• **TO DO**
Nothing in the data is to be left out; copy it exactly.

• **EXERCISE MATERIAL**
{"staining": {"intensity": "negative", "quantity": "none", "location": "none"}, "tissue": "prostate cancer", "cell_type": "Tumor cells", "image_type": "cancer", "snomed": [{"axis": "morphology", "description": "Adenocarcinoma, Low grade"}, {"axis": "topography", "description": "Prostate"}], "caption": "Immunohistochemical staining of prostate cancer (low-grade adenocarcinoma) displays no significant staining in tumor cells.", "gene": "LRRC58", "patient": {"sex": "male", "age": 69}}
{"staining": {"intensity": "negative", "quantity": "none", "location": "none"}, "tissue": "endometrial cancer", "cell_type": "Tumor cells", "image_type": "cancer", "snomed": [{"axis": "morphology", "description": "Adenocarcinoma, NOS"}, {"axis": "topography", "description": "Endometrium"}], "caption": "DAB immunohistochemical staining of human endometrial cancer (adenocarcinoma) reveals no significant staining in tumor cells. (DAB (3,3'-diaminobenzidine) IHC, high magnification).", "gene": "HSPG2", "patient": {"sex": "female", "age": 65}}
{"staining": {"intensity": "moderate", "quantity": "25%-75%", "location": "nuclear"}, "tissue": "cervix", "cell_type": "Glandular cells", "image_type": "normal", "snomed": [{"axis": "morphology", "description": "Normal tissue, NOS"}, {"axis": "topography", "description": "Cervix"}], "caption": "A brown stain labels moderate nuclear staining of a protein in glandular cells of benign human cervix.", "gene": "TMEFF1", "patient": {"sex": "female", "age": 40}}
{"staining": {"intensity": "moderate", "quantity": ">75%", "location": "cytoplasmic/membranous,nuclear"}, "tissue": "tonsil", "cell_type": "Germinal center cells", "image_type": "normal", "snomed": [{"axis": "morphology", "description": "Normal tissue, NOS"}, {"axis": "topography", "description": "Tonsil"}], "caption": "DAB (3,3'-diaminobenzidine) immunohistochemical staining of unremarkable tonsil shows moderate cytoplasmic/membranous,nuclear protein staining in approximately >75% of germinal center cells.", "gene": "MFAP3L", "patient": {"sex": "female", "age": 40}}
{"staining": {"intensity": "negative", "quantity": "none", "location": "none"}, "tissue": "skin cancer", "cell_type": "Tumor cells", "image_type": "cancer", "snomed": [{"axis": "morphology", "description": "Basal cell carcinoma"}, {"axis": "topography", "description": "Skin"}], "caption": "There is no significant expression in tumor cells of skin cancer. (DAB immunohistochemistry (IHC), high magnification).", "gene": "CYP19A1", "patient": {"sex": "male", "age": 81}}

• **TASK RESPONSE**
{"staining": {"intensity": "negative", "quantity": "none", "location": "none"}, "tissue": "prostate cancer", "cell_type": "Tumor cells", "image_type": "cancer", "snomed": [{"axis": "morphology", "description": "Adenocarcinoma, Low grade"}, {"axis": "topography", "description": "Prostate"}], "caption": "Immunohistochemical staining of prostate cancer (low-grade adenocarcinoma) displays no significant staining in tumor cells.", "gene": "LRRC58", "patient": {"sex": "male", "age": 69}}
{"staining": {"intensity": "negative", "quantity": "none", "location": "none"}, "tissue": "endometrial cancer", "cell_type": "Tumor cells", "image_type": "cancer", "snomed": [{"axis": "morphology", "description": "Adenocarcinoma, NOS"}, {"axis": "topography", "description": "Endometrium"}], "caption": "DAB immunohistochemical staining of human endometrial cancer (adenocarcinoma) reveals no significant staining in tumor cells. (DAB (3,3'-diaminobenzidine) IHC, high magnification).", "gene": "HSPG2", "patient": {"sex": "female", "age": 65}}
{"staining": {"intensity": "moderate", "quantity": "25%-75%", "location": "nuclear"}, "tissue": "cervix", "cell_type": "Glandular cells", "image_type": "normal", "snomed": [{"axis": "morphology", "description": "Normal tissue, NOS"}, {"axis": "topography", "description": "Cervix"}], "caption": "A brown stain labels moderate nuclear staining of a protein in glandular cells of benign human cervix.", "gene": "TMEFF1", "patient": {"sex": "female", "age": 40}}
{"staining": {"intensity": "moderate", "quantity": ">75%", "location": "cytoplasmic/membranous,nuclear"}, "tissue": "tonsil", "cell_type": "Germinal center cells", "image_type": "normal", "snomed": [{"axis": "morphology", "description": "Normal tissue, NOS"}, {"axis": "topography", "description": "Tonsil"}], "caption": "DAB (3,3'-diaminobenzidine) immunohistochemical staining of unremarkable tonsil shows moderate cytoplasmic/membranous,nuclear protein staining in approximately >75% of germinal center cells.", "gene": "MFAP3L", "patient": {"sex": "female", "age": 40}}
{"staining": {"intensity": "negative", "quantity": "none", "location": "none"}, "tissue": "skin cancer", "cell_type": "Tumor cells", "image_type": "cancer", "snomed": [{"axis": "morphology", "description": "Basal cell carcinoma"}, {"axis": "topography", "description": "Skin"}], "caption": "There is no significant expression in tumor cells of skin cancer. (DAB immunohistochemistry (IHC), high magnification).", "gene": "CYP19A1", "patient": {"sex": "male", "age": 81}}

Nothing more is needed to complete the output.